高橋葉介『学校怪談』6巻 秋田書店 1997年

 本屋で手にとって表紙を見ると,いつもの山岸くんとともに見知らぬ女性キャラ。「誰かな」と思いつつ,中身を読むと「九段九鬼子」なる新キャラクタ。山岸くんの学校の新任教師で,なんと魔女
 これまで山岸くんが主人公とはいえ,個々の短編の「山岸くん」は,いわばパラレルワールドの「山岸くん」で,だからたとえある話で死んでも,次の話ではやはり主人公。ところが,このたび登場の九段先生は,なにやら不思議な力を持っていて,山岸くんをはじめ,主要登場人物を,不可思議な危機的状況から救い出すという役回りのようで,個々の短編が,一種の読み切り連載のような形式に移行したようです。

 おまけに九段先生が明るいキャラクター(ときどき怖くなる)なせいか,全体的にコメディ色が強くなりました。そのため山岸くんにはホモ疑惑は出るわ(93話「憑依」),ラブコメは出るわ(99話「二人芝居」ほか),教師と生徒の禁断の恋は出るわ(104話「深夜急行」)で,これまでの『学校怪談』の雰囲気がずいぶん変わりました。山岸くん以外にほとんど名前のなかった常連キャラにも名前がつきましたし・・・。そんな常連キャラのひとり,図書委員の眼鏡少女は,「立石双葉」という名前だったようです。作者もお気に入りのようですが,わたしも前々から気に入っていたので,ちょっとうれしかったりします。両親が離婚するかもしれない家庭で,いろいろと情緒不安定のようです。

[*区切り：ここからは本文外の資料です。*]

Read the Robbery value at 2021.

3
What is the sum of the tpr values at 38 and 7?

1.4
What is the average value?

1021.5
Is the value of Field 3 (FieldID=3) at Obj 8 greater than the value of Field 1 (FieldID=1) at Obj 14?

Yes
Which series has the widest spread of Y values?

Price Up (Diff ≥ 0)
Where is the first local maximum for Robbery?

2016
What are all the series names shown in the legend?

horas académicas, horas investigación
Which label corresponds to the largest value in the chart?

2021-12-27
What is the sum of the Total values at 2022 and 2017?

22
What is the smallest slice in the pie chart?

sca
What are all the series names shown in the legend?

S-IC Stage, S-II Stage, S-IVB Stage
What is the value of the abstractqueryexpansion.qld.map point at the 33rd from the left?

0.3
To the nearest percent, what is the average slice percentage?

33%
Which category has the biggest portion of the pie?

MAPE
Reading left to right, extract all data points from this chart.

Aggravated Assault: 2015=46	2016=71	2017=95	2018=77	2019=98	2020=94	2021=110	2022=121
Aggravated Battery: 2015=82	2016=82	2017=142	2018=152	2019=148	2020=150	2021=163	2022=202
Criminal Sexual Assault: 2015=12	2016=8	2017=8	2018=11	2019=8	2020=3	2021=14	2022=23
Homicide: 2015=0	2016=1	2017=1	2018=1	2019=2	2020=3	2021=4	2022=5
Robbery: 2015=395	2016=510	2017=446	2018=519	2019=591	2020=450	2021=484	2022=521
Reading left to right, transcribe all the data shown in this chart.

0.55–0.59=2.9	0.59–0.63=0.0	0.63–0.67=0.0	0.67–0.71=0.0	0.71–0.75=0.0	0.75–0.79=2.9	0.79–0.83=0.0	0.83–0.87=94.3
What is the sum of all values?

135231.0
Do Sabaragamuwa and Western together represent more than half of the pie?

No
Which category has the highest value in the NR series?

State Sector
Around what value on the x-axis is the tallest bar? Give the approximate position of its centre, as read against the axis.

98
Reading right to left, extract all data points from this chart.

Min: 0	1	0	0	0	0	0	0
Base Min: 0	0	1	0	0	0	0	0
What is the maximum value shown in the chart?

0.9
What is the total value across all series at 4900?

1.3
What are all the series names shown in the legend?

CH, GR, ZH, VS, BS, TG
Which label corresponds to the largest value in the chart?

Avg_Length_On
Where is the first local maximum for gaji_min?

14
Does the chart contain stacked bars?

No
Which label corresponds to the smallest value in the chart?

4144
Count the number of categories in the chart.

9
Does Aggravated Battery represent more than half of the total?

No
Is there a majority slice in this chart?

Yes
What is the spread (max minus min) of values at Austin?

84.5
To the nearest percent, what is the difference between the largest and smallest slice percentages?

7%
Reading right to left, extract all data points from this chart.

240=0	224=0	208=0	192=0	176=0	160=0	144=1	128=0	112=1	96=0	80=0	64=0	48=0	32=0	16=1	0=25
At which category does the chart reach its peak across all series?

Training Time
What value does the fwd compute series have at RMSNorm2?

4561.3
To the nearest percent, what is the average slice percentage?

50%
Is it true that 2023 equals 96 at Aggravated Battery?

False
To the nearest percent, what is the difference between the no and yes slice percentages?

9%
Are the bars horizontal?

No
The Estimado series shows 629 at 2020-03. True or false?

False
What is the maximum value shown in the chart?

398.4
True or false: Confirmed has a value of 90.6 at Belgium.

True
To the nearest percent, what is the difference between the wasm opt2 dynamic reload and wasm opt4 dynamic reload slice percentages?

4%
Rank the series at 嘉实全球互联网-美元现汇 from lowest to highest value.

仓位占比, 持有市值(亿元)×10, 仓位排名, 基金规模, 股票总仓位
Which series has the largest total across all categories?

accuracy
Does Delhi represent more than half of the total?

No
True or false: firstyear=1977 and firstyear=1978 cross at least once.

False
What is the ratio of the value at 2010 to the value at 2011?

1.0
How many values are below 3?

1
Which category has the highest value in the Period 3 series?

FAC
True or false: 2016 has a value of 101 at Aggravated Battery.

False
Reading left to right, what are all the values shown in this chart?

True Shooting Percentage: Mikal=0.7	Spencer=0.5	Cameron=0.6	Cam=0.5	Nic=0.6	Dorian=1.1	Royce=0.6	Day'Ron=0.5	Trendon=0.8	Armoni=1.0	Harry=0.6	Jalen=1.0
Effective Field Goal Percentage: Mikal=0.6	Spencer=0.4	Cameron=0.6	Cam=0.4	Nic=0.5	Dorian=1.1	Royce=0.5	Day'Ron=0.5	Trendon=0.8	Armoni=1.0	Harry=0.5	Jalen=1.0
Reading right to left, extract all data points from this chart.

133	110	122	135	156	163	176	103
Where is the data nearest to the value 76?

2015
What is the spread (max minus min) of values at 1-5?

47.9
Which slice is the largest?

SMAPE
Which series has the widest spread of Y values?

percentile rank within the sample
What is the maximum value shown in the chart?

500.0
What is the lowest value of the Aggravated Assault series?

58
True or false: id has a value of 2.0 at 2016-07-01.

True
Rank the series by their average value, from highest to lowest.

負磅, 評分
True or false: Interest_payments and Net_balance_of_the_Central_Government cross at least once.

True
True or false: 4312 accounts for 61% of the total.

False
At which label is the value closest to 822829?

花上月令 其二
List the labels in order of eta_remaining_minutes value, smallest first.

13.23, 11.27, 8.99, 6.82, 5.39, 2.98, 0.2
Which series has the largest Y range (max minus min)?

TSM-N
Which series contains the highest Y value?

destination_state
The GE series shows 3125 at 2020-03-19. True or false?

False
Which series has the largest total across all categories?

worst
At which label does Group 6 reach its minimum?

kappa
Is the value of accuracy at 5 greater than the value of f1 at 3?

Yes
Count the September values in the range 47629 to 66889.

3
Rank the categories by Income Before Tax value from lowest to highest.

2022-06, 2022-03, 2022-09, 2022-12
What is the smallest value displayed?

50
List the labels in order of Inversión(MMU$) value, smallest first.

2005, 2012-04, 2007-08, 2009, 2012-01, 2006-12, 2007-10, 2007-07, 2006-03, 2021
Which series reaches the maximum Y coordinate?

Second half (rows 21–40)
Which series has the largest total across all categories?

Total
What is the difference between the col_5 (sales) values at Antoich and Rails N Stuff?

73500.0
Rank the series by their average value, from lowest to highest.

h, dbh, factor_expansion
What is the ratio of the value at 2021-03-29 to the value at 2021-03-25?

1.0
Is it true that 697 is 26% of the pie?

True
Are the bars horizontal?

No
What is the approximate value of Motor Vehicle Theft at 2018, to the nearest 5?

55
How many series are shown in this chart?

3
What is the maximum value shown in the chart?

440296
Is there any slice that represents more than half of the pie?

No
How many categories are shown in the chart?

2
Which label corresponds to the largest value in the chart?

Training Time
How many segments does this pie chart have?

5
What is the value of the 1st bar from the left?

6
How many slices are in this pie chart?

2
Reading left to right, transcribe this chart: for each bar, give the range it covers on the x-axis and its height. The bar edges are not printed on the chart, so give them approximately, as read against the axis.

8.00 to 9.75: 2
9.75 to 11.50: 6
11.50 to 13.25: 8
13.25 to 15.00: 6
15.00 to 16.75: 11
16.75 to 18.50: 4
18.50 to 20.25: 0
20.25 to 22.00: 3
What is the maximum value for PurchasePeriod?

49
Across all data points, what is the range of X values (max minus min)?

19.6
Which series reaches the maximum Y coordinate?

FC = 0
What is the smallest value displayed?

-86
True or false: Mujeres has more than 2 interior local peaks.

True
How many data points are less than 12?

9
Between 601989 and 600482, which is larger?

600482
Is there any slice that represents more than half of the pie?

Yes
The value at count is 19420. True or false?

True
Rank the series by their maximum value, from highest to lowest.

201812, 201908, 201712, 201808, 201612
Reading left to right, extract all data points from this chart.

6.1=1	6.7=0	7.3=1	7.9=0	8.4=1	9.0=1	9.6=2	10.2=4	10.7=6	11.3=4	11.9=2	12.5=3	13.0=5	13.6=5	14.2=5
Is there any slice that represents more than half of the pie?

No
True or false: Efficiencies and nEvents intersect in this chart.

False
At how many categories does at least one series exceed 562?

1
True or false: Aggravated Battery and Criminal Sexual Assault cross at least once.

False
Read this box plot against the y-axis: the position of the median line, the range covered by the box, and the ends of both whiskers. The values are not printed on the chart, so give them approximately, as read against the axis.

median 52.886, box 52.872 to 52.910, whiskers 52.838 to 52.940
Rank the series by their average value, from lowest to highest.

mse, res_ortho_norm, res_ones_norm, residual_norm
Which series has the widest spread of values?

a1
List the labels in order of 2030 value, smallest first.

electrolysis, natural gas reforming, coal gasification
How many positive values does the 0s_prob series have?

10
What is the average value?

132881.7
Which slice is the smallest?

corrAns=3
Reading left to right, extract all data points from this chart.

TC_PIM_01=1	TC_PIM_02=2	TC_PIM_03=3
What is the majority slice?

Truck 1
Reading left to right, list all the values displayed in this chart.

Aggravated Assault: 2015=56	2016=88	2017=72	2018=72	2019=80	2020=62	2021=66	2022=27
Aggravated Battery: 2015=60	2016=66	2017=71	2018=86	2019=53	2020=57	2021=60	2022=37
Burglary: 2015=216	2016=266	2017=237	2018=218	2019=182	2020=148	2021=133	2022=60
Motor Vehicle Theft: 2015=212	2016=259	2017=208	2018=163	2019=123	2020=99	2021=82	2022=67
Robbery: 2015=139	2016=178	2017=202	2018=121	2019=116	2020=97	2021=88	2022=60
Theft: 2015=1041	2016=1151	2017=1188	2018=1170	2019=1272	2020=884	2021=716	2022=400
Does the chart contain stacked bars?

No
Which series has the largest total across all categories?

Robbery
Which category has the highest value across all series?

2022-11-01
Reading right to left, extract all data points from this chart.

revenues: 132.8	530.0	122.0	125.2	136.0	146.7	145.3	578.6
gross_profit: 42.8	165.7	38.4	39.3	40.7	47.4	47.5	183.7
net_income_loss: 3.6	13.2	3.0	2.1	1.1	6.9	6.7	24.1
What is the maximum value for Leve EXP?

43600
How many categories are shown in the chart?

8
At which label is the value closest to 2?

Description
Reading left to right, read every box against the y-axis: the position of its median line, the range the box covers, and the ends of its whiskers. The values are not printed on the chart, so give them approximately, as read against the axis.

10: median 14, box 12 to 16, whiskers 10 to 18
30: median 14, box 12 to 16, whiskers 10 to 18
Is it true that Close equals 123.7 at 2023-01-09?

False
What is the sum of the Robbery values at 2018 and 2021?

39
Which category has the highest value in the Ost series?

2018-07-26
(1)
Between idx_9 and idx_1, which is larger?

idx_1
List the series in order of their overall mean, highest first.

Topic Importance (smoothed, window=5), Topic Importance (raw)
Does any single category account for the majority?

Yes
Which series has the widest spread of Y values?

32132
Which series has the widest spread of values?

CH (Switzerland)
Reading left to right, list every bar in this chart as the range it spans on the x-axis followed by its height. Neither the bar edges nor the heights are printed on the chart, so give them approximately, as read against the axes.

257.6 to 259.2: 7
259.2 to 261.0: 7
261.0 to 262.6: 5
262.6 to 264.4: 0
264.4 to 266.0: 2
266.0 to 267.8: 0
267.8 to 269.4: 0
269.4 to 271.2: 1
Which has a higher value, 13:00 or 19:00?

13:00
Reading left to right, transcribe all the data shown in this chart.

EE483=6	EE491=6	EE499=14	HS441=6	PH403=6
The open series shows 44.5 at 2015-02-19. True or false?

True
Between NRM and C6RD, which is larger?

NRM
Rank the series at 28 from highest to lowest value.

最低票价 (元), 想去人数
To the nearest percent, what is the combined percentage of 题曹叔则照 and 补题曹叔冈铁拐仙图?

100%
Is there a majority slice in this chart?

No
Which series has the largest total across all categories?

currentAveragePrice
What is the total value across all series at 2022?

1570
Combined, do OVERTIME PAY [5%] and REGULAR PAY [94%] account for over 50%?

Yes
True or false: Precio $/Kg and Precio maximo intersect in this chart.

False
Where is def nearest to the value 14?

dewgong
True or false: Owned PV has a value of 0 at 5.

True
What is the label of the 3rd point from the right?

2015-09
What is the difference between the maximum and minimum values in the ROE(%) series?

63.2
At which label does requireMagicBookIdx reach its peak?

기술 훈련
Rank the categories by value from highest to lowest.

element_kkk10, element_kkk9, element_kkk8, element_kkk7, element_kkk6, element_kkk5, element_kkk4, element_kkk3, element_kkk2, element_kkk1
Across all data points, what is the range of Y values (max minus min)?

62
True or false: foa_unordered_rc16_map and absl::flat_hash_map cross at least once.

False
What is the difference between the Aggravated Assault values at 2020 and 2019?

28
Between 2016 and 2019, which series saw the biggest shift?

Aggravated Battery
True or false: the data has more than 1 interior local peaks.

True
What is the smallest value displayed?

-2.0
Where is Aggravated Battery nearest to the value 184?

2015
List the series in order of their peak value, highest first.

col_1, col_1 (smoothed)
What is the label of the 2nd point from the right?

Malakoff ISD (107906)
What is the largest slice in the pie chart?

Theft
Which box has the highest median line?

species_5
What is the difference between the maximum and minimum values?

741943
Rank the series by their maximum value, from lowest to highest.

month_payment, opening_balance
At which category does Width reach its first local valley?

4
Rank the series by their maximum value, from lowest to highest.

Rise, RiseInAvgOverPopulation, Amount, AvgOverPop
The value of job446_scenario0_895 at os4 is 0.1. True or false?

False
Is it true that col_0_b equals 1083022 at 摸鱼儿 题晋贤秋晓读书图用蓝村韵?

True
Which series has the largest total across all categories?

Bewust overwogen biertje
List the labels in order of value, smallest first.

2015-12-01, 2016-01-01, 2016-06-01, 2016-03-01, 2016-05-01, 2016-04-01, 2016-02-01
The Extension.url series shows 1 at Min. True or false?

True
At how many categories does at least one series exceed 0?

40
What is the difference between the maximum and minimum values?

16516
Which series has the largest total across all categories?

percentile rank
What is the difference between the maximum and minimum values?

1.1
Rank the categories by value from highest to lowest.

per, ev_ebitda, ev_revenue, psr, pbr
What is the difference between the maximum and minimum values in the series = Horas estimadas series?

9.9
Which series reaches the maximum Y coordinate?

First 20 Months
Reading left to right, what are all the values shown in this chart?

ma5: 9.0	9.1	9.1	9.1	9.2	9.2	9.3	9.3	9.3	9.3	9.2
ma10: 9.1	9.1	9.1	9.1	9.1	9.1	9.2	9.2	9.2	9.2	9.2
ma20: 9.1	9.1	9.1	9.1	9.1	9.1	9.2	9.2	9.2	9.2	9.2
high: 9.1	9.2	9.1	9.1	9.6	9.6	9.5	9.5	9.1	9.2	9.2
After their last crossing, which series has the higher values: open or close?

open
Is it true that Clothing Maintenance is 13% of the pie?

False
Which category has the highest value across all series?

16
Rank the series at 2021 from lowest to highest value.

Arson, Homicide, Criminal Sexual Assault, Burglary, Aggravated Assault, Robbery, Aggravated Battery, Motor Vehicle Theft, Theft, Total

 さてこの巻でのお気に入りは,98話「父帰る」です。九段先生がお酒を買いに出かけると,酔いつぶれた中年男がひとり。先生に家まで送ってもらった男が言うには,「事故で娘が死んだ。なぜ俺が死ななかったのか・・・」。ところが彼の持っている娘の写真というのは,九段先生の教え子で,いまも生きている・・・。みずからの死を自覚していない死者,という設定は,この作者の作品にはときどき見られますが,結末の暖かさがなんともいえません。
 それと,102話「黄昏の王国」。立石さんが図書館から借りた本を読んでいると,背後に少女の霊が・・・。事情を知った彼女は,残りの下巻も探すけれど,作者は休筆宣言をしており・・・。立石さんの優しさがあふれるほのぼのとした作品です。ちなみに休筆宣言をしている作家というのが「井筒順慶」(笑)。作者もかなりのファンのようですね。あと,反則技に近いところもありますが,101話「通り魔」も凝っていて好きです。

 内容に関係なく一番笑ったのは,97話「宇宙からのメッセージ」のなかの山岸くんのセリフ「僕も霊媒体質なんですか?」。今さらなにを言ってるんじゃい,おのれは!(笑)。